**** Input for this task

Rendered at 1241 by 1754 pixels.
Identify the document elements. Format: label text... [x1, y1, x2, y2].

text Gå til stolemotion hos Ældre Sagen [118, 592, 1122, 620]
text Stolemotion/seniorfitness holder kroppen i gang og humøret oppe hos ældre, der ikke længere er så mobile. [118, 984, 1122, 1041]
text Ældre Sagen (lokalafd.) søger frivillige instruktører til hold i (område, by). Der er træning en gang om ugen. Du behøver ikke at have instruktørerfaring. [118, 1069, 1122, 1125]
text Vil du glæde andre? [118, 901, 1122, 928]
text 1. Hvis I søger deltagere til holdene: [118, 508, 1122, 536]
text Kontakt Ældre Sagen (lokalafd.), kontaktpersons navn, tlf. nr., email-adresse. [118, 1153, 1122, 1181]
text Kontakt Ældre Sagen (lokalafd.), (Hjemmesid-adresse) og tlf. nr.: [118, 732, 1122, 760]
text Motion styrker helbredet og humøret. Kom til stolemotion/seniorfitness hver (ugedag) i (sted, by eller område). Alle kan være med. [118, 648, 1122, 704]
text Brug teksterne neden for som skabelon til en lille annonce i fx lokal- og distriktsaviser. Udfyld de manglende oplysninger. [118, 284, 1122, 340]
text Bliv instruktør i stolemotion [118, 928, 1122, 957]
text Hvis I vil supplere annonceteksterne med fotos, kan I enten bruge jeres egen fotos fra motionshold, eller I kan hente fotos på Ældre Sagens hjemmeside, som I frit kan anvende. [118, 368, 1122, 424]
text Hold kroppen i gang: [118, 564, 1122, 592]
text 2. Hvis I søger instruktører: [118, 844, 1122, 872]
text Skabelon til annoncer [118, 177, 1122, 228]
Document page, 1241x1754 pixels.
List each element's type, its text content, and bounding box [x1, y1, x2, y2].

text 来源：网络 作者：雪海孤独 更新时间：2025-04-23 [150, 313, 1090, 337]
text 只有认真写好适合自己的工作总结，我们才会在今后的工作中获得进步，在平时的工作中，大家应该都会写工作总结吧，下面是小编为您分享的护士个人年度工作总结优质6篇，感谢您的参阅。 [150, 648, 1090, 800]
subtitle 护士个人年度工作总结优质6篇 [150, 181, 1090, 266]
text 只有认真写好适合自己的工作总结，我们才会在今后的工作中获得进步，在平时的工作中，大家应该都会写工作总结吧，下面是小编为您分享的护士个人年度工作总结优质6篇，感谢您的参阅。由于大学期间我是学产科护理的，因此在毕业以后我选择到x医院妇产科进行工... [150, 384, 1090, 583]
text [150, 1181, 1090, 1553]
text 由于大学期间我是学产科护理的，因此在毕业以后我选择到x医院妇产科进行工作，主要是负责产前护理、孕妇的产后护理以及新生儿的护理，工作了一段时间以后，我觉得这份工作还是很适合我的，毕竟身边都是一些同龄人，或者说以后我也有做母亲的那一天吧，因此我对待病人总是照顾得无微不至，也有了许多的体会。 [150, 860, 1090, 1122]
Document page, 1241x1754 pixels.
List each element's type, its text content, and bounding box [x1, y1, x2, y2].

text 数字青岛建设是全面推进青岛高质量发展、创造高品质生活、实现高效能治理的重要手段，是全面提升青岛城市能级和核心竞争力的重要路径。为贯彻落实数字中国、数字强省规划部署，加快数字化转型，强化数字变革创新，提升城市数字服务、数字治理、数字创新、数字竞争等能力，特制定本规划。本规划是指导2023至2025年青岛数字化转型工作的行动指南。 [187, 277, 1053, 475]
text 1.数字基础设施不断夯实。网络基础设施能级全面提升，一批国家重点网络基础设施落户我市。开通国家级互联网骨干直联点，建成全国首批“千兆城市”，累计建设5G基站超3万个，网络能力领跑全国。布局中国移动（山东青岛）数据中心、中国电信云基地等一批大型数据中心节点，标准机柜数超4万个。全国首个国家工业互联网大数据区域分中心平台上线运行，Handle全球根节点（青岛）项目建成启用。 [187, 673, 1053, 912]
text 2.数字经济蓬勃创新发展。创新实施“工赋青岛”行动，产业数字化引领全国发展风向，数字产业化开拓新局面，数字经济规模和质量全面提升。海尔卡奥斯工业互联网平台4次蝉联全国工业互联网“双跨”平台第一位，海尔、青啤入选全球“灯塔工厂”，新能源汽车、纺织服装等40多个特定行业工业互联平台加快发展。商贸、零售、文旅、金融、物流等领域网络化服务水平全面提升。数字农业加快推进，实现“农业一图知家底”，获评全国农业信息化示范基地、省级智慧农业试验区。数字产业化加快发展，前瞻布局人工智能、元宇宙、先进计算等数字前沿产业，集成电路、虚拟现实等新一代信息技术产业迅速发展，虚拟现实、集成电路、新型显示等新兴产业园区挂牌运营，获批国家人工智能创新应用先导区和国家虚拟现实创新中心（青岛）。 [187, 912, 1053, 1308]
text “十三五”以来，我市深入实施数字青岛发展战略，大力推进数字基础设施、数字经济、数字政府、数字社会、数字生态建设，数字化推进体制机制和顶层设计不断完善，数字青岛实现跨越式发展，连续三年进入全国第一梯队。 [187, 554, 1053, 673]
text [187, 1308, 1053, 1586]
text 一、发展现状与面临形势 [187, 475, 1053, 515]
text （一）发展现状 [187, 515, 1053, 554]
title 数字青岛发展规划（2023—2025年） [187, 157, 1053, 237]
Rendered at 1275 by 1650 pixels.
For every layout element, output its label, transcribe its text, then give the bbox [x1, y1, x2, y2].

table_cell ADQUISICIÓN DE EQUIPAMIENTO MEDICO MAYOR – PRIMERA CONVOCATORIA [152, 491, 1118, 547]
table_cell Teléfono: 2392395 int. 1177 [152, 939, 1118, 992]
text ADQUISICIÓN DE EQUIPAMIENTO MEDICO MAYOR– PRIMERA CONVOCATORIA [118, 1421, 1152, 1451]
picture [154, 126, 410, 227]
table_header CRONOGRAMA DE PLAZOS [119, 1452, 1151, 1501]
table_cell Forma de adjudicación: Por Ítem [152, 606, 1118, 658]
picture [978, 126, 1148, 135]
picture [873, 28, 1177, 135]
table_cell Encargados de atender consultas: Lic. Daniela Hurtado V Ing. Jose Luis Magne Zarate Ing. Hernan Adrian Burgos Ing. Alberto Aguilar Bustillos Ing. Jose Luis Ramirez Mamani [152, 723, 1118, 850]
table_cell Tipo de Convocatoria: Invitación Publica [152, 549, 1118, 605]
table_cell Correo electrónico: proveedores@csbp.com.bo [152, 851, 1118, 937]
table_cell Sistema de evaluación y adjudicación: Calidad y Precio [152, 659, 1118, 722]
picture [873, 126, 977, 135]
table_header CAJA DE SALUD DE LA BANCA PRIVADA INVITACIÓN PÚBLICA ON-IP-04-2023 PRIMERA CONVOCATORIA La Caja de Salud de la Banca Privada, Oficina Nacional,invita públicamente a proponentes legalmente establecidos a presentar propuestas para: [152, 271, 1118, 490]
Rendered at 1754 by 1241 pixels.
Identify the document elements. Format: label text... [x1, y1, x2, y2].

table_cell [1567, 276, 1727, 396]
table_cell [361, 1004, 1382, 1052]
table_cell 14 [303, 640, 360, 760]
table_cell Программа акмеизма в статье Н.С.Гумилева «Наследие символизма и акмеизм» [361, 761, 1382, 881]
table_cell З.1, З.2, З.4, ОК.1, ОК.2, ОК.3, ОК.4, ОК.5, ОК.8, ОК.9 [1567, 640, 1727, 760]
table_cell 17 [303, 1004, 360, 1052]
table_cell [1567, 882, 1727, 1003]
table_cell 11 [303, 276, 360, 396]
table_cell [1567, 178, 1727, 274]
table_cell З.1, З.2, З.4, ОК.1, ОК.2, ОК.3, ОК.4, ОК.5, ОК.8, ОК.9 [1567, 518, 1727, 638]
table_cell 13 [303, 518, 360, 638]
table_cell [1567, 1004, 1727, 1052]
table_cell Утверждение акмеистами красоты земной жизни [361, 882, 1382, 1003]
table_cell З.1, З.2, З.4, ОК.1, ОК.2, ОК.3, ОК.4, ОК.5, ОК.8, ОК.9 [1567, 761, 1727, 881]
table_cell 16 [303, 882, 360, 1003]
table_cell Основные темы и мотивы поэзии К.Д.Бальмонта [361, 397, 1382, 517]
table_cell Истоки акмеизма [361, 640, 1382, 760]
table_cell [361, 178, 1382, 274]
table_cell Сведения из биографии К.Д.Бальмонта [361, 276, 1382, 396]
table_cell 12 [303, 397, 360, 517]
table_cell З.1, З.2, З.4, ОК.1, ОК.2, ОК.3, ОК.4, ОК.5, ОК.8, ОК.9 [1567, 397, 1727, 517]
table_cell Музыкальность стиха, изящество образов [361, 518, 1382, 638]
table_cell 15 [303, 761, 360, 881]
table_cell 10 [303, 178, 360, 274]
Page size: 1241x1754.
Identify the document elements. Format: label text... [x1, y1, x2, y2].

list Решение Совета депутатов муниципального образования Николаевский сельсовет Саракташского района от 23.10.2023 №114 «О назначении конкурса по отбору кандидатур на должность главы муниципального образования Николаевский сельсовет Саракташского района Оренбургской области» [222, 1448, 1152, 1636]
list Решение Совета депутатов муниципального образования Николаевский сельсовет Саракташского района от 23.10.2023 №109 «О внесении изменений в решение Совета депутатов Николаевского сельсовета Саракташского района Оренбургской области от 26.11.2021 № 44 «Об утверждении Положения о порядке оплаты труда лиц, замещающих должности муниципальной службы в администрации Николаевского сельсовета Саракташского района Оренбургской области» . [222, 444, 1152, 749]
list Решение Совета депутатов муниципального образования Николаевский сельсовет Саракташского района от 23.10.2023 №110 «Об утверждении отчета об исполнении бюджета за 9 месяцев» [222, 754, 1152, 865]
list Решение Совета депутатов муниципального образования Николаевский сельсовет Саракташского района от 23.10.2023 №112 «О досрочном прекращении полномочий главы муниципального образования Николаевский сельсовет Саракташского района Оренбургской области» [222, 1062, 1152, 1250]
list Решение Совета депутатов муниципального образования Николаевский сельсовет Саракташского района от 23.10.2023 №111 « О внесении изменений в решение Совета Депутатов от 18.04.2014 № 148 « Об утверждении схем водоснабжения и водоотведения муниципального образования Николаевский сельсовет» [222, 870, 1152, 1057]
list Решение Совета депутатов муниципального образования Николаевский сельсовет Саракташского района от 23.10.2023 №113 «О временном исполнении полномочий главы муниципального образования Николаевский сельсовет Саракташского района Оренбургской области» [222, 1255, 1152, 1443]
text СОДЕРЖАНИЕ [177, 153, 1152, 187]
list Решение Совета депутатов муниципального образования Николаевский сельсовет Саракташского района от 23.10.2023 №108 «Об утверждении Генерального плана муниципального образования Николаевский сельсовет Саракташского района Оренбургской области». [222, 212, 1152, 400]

********

Requirement » Search the records for the word "полномочий" and return every line that holds it.

The completed task »
list Решение Совета депутатов муниципального образования Николаевский сельсовет Саракташского района от 23.10.2023 №112 «О досрочном прекращении полномочий главы муниципального образования Николаевский сельсовет Саракташского района Оренбургской области» [222, 1062, 1152, 1250]
list Решение Совета депутатов муниципального образования Николаевский сельсовет Саракташского района от 23.10.2023 №113 «О временном исполнении полномочий главы муниципального образования Николаевский сельсовет Саракташского района Оренбургской области» [222, 1255, 1152, 1443]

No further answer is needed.